Tâche à réaliser 1
Quelles lignes de la liste contiennent le mot « each » ? Repérez-les et recopiez-les toutes, en tenant compte de la casse.

Extrait à lire
-*-

La petite histoire des mots
Critique

Les remontrances et les critiques les plus virulentes pleuvent sur les CFF après leur décision d’attribuer une commande de 116 trains à deux étages, pour un montant de 2,1 milliards de francs, à l’entreprise allemande Siemens, et non à la société suisse Stadler Rail. La direction des CFF se défend, avec le soutien du syndicat du personnel des transports (SEV), soulignant que la procédure d’attribution a été scrupuleusement respectée.
Laissons la polémique de côté, pour nous pencher sur le mot « critique » qui, selon son emploi, peut être un substantif, masculin ou féminin, ou un adjectif. Dans le premier cas, au féminin, il désigne un jugement de valeur, le plus souvent négatif, qu’il soit justifié ou non ; mais aussi, dans les deux genres, une personne qui observe et commente les œuvres et les réalisations des autres. L’adjectif qualifie, quant à lui, une situation ou un événement dangereux, relatif à une crise ou de nature à provoquer un changement déterminant.

-*-

Tâche à réaliser 2
Résumez en deux phrases l'extrait sur le mot « critique ».

Données à traiter
-*-

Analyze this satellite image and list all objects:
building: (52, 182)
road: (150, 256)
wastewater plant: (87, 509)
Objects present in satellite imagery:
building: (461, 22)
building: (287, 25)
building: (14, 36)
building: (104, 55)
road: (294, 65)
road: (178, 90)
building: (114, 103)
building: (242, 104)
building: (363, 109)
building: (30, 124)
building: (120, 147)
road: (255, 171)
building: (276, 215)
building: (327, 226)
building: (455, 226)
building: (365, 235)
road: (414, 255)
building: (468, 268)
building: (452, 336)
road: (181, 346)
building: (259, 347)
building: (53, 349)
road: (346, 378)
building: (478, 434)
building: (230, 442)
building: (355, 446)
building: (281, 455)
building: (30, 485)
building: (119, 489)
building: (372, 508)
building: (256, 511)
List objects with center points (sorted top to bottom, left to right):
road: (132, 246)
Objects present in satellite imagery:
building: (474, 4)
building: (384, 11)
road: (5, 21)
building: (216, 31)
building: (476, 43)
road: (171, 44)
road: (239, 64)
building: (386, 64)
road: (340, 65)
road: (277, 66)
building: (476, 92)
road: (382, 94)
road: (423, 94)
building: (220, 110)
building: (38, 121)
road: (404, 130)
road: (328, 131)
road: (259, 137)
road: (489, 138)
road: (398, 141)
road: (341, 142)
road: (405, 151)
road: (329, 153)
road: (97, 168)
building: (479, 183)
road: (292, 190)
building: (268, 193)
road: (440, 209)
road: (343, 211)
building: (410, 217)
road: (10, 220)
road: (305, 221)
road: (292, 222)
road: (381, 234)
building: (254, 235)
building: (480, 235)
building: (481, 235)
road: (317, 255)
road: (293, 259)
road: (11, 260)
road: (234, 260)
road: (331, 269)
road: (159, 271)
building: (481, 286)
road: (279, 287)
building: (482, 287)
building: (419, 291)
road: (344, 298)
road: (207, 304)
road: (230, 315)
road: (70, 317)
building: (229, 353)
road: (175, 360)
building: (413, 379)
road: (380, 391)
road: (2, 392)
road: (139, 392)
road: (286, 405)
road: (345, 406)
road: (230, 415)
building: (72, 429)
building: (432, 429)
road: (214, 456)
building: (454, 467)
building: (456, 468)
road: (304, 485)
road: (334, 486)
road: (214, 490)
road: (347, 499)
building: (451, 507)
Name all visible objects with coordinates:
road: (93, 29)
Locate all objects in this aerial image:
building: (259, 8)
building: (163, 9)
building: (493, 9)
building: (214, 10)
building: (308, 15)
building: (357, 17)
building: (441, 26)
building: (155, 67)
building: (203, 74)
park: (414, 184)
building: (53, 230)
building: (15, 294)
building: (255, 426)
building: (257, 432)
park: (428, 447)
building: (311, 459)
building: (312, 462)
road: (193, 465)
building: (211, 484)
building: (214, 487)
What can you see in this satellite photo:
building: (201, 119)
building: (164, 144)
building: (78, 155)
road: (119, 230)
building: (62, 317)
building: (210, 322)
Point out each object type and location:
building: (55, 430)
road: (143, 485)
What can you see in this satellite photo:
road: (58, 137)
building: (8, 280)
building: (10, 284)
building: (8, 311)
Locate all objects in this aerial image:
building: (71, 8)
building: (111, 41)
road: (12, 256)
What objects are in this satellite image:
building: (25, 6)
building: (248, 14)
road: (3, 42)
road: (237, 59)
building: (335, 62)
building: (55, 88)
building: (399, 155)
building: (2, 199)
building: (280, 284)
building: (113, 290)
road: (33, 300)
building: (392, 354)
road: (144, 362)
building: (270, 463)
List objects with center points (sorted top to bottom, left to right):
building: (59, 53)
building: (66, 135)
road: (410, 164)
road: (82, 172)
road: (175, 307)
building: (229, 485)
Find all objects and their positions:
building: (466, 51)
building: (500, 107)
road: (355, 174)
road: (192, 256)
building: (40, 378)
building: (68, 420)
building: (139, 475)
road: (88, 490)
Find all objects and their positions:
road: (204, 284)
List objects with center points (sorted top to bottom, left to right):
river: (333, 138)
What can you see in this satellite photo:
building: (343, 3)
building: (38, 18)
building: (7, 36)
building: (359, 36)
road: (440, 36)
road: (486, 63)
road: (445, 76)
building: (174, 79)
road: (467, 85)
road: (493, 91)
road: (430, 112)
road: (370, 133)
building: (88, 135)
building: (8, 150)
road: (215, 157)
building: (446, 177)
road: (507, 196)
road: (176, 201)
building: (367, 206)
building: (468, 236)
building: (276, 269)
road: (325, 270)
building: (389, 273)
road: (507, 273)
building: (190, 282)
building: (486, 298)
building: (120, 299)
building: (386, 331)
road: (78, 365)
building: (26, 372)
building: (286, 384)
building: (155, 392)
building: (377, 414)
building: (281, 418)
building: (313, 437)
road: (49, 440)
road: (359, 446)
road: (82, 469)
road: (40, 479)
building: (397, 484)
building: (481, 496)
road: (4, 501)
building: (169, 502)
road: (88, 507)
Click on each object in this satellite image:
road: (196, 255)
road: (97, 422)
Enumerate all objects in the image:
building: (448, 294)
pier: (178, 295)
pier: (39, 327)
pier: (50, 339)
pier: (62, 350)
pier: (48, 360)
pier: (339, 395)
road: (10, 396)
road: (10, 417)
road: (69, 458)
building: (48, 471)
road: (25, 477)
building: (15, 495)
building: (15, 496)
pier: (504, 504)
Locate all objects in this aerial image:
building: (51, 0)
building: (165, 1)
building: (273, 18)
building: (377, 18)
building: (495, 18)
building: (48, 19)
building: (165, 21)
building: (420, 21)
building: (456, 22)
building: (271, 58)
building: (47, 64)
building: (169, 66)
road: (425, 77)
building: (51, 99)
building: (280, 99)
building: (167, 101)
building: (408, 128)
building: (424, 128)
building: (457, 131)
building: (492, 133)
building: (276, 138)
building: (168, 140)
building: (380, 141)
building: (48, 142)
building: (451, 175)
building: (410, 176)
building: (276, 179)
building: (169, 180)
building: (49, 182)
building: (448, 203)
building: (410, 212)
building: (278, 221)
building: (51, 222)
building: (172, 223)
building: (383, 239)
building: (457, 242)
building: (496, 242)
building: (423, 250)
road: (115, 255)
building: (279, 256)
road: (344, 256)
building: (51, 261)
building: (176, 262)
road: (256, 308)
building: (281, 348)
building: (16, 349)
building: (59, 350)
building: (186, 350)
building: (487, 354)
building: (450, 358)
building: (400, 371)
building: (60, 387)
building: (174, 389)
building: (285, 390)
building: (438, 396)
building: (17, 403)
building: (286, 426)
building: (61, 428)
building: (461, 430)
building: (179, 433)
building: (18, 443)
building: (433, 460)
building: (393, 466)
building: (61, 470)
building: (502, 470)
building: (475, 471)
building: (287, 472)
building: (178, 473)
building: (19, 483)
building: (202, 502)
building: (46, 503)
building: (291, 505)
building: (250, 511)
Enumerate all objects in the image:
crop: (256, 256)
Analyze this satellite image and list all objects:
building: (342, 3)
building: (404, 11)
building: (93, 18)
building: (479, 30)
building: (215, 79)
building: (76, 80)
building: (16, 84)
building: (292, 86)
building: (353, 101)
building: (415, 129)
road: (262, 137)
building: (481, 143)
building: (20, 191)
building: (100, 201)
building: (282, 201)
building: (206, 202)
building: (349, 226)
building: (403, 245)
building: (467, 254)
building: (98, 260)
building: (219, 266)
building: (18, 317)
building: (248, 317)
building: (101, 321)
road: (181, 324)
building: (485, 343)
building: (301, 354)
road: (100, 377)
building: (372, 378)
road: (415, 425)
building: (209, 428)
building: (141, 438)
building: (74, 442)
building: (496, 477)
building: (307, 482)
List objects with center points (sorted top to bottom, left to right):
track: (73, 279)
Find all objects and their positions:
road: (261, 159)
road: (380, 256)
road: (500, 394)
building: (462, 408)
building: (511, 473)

-*-

Réponse développée 1
Point out each object type and location:
Click on each object in this satellite image:

Réponse développée 2
Les CFF essuient de vives critiques pour avoir attribué à l'entreprise allemande Siemens, et non à la société suisse Stadler Rail, une commande de 116 trains à deux étages d'un montant de 2,1 milliards de francs, mais leur direction, soutenue par le SEV, affirme que la procédure a été scrupuleusement respectée. Le mot « critique » peut être un substantif féminin désignant un jugement de valeur, souvent négatif, un substantif des deux genres désignant une personne qui commente les œuvres et les réalisations des autres, ou un adjectif qualifiant une situation dangereuse, relative à une crise ou de nature à provoquer un changement déterminant.